Bond yields are setting new milestones as government borrowing costs across Europe continuing to collapse. Dovish central bank policy expectations are causing debt yields to fall even further, deeper into negative yielding territory. The German 10-year Bund yield – Eurozone’s benchmark - dipped below the European Central Bank’s deposit rate for the first time ever. In the case of the UK, 10-year gilts also hit an all-time low with the yield falling below the Bank of England’s policy rate for the first time in 11 years.
Bond yields and prices move in opposite directions, with the yields being determined by supply and demand dynamics. Sub-zero yields mean prices are high and investors are therefore accepting a loss to hold them.
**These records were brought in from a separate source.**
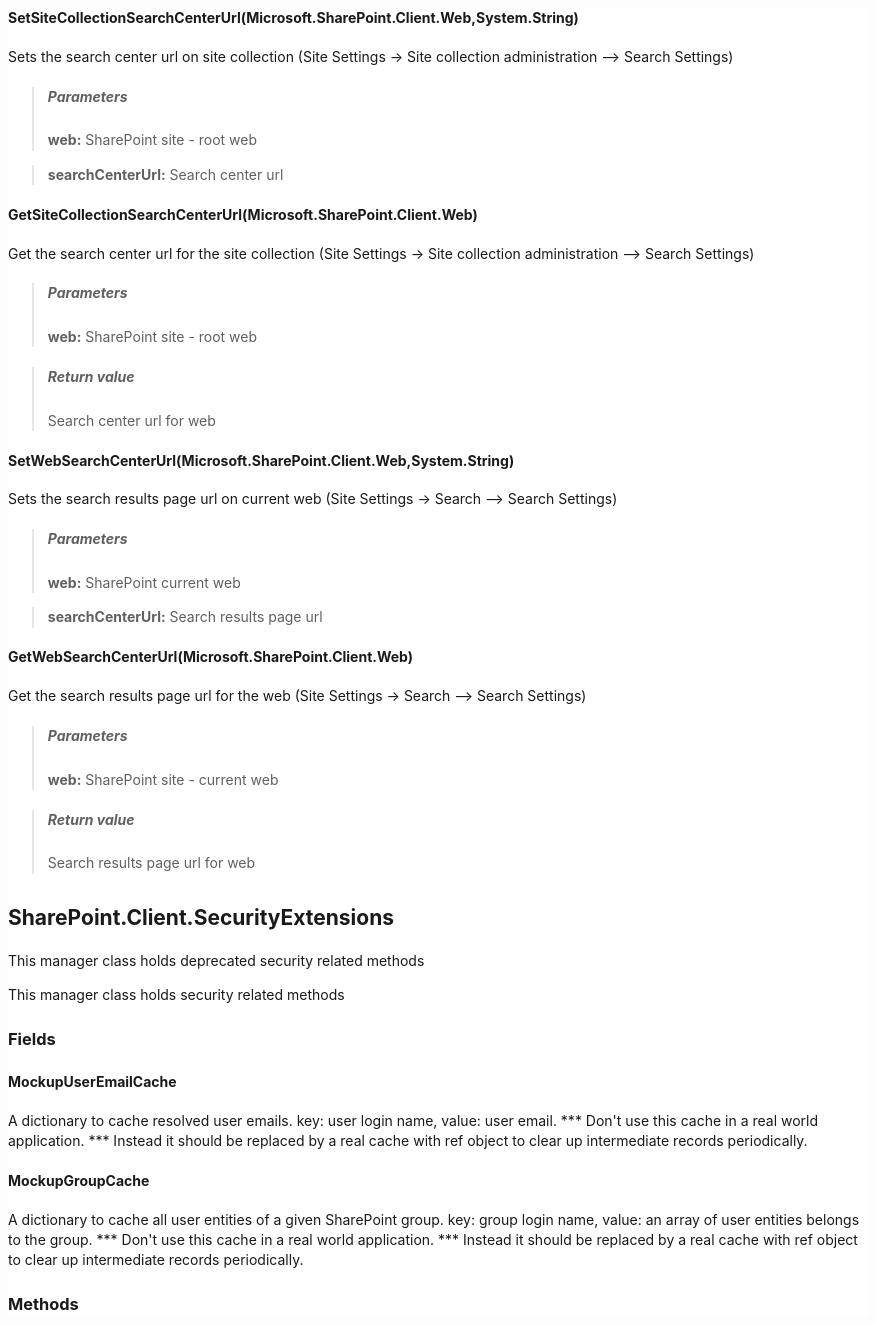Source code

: 
#### SetSiteCollectionSearchCenterUrl(Microsoft.SharePoint.Client.Web,System.String)
Sets the search center url on site collection (Site Settings -> Site collection administration --> Search Settings)
> ##### Parameters
> **web:** SharePoint site - root web

> **searchCenterUrl:** Search center url


#### GetSiteCollectionSearchCenterUrl(Microsoft.SharePoint.Client.Web)
Get the search center url for the site collection (Site Settings -> Site collection administration --> Search Settings)
> ##### Parameters
> **web:** SharePoint site - root web

> ##### Return value
> Search center url for web

#### SetWebSearchCenterUrl(Microsoft.SharePoint.Client.Web,System.String)
Sets the search results page url on current web (Site Settings -> Search --> Search Settings)
> ##### Parameters
> **web:** SharePoint current web

> **searchCenterUrl:** Search results page url


#### GetWebSearchCenterUrl(Microsoft.SharePoint.Client.Web)
Get the search results page url for the web (Site Settings -> Search --> Search Settings)
> ##### Parameters
> **web:** SharePoint site - current web

> ##### Return value
> Search results page url for web

## SharePoint.Client.SecurityExtensions
            
This manager class holds deprecated security related methods
            
This manager class holds security related methods
        
### Fields

#### MockupUserEmailCache
A dictionary to cache resolved user emails. key: user login name, value: user email. *** Don't use this cache in a real world application. *** Instead it should be replaced by a real cache with ref object to clear up intermediate records periodically.
#### MockupGroupCache
A dictionary to cache all user entities of a given SharePoint group. key: group login name, value: an array of user entities belongs to the group. *** Don't use this cache in a real world application. *** Instead it should be replaced by a real cache with ref object to clear up intermediate records periodically.
### Methods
Looser monetary policy, with the US Federal Reserve expected to deliver a rate cut this month while the European Central Bank (ECB) has been vocal about the return to quantitative easing, has led investors to believe there will be an injection of liquidity in the market, further restricting the supply of bonds.
Although the relationship between commercial real estate and bond yields is relatively nuanced, with correlation analysis depicting a weak relationship between property and bond yields – movements in bond yields do shift and impact property yields. Nonetheless, other drivers such as rental growth and supply dynamics will have a greater impact. One thing that is clear is that the central banks have created an environment in which investors are yield hunting. As a result, real estate is continuing to draw in those who favour the steady income stream and relatively higher returns this asset class has to offer. Furthermore the low interest rates are prolonging this already mature real estate cycle. The latest Inrev investment intentions survey shows investors have an intention to place a minimum of €72.4 billion of new capital into global real estate.
Looking ahead, the demand for safe haven assets will likely to continue, in particular as global economic growth is fragile - placing further downward pressure on bond yields. Combined with the late stage of the property cycle investors will naturally gravitate towards core assets, however due to the supply constraints they may be obliged to move up the risk curve pursuing core plus and value-add strategies.